The lack of support has seen child protection become involved. Nalani’s three children have been placed with Mirelle until Nalani can get counselling or stabilise her moods. Unsurprisingly this has caused Nalani even more distress and Mirelle has been left with few options.
‘I can’t get any service to see her as she is “complex” and mental health won’t see her as “autism is not mental health”,’ Mirelle told us.
Mirelle can’t afford the cognitive assessments Centrelink requires before it will give disability payments, nor can she afford to pay for counselling.
‘Short of re-mortgaging my house to fund private psychology sessions, which I can’t do as I’m already working part time due to my demands of a carer (not only to my three children still at home, my adult daughter but now my grandchildren as well).’
Responding to the challenges Nalani faces as an adult is also made more difficult because of confidentiality and privacy issues.
‘When Nalani is in mental health crisis, professionals won’t talk to me because she’s an adult. And whilst I agree with her right to confidentiality, I am the one who picks up the pieces every time she goes down. We had her in the mental health ward due to suicide ideation and they released her without me knowing. It was only when my other daughter got a text Nalani was about to hang herself that I called and realised they’d released her two hours beforehand. Meanwhile I was looking after her children thinking she was safe in the hospital.’
Mirelle also suggested that some of Nalani’s experiences, with the police and in various health settings, may relate to her being a First Nations person with disability. For example, one day Nalani went into a police station to report the fact that she had been attacked. The police did not want to take her statement and only did so when, the following day, Mirelle went with Nalani to the police station and insisted.
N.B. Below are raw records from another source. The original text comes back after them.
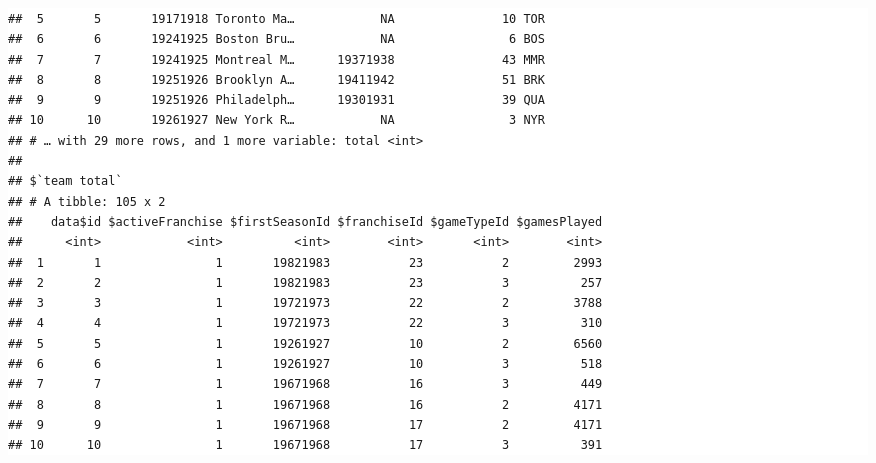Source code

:     ##  5       5       19171918 Toronto Ma…            NA               10 TOR        
    ##  6       6       19241925 Boston Bru…            NA                6 BOS        
    ##  7       7       19241925 Montreal M…      19371938               43 MMR        
    ##  8       8       19251926 Brooklyn A…      19411942               51 BRK        
    ##  9       9       19251926 Philadelph…      19301931               39 QUA        
    ## 10      10       19261927 New York R…            NA                3 NYR        
    ## # … with 29 more rows, and 1 more variable: total <int>
    ## 
    ## $`team total`
    ## # A tibble: 105 x 2
    ##    data$id $activeFranchise $firstSeasonId $franchiseId $gameTypeId $gamesPlayed
    ##      <int>            <int>          <int>        <int>       <int>        <int>
    ##  1       1                1       19821983           23           2         2993
    ##  2       2                1       19821983           23           3          257
    ##  3       3                1       19721973           22           2         3788
    ##  4       4                1       19721973           22           3          310
    ##  5       5                1       19261927           10           2         6560
    ##  6       6                1       19261927           10           3          518
    ##  7       7                1       19671968           16           3          449
    ##  8       8                1       19671968           16           2         4171
    ##  9       9                1       19671968           17           2         4171
    ## 10      10                1       19671968           17           3          391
On another occasion, Nalani’s baby boy was sick in hospital with a kidney infection. Nalani was with him in the hospital. Because of her autism, anxiety and the situation itself, Nalani was ‘very stressed’ and hiding under a blanket – she texted her mum that it was ‘doing her head in’.
The doctors’ response was to report Nalani as she was ‘not engaging with the baby’. ‘Luckily,’ Mirelle recounts, ‘they advised the paediatric nurse educator of their concerns, who just happened to be a family friend of ours’. The friend informed the doctors that Nalani has anxiety and autism.
‘Nalani came out from the blanket when she saw Aunty and began to talk. However impressions were that she was a young Indigenous mum that was neglecting her baby, rather than a woman struggling with anxiety herself.’
In short, Mirelle says there needs to be greater support for adults living with autism and accessible mental health services for complex cases ‘that don’t fit the acute model’.
Disclaimer: This is the story of a person who shared their personal experience with the Royal Commission into Violence, Abuse, Neglect and Exploitation of People with Disability through a submission or private session. The names in this story are pseudonyms. The person who shared this experience was not a witness and their account is not evidence. They did not take an oath or affirmation before providing the story. Nothing in this story constitutes a finding of the Royal Commission. Any views expressed are those of the person who shared their experience, not of the Royal Commission.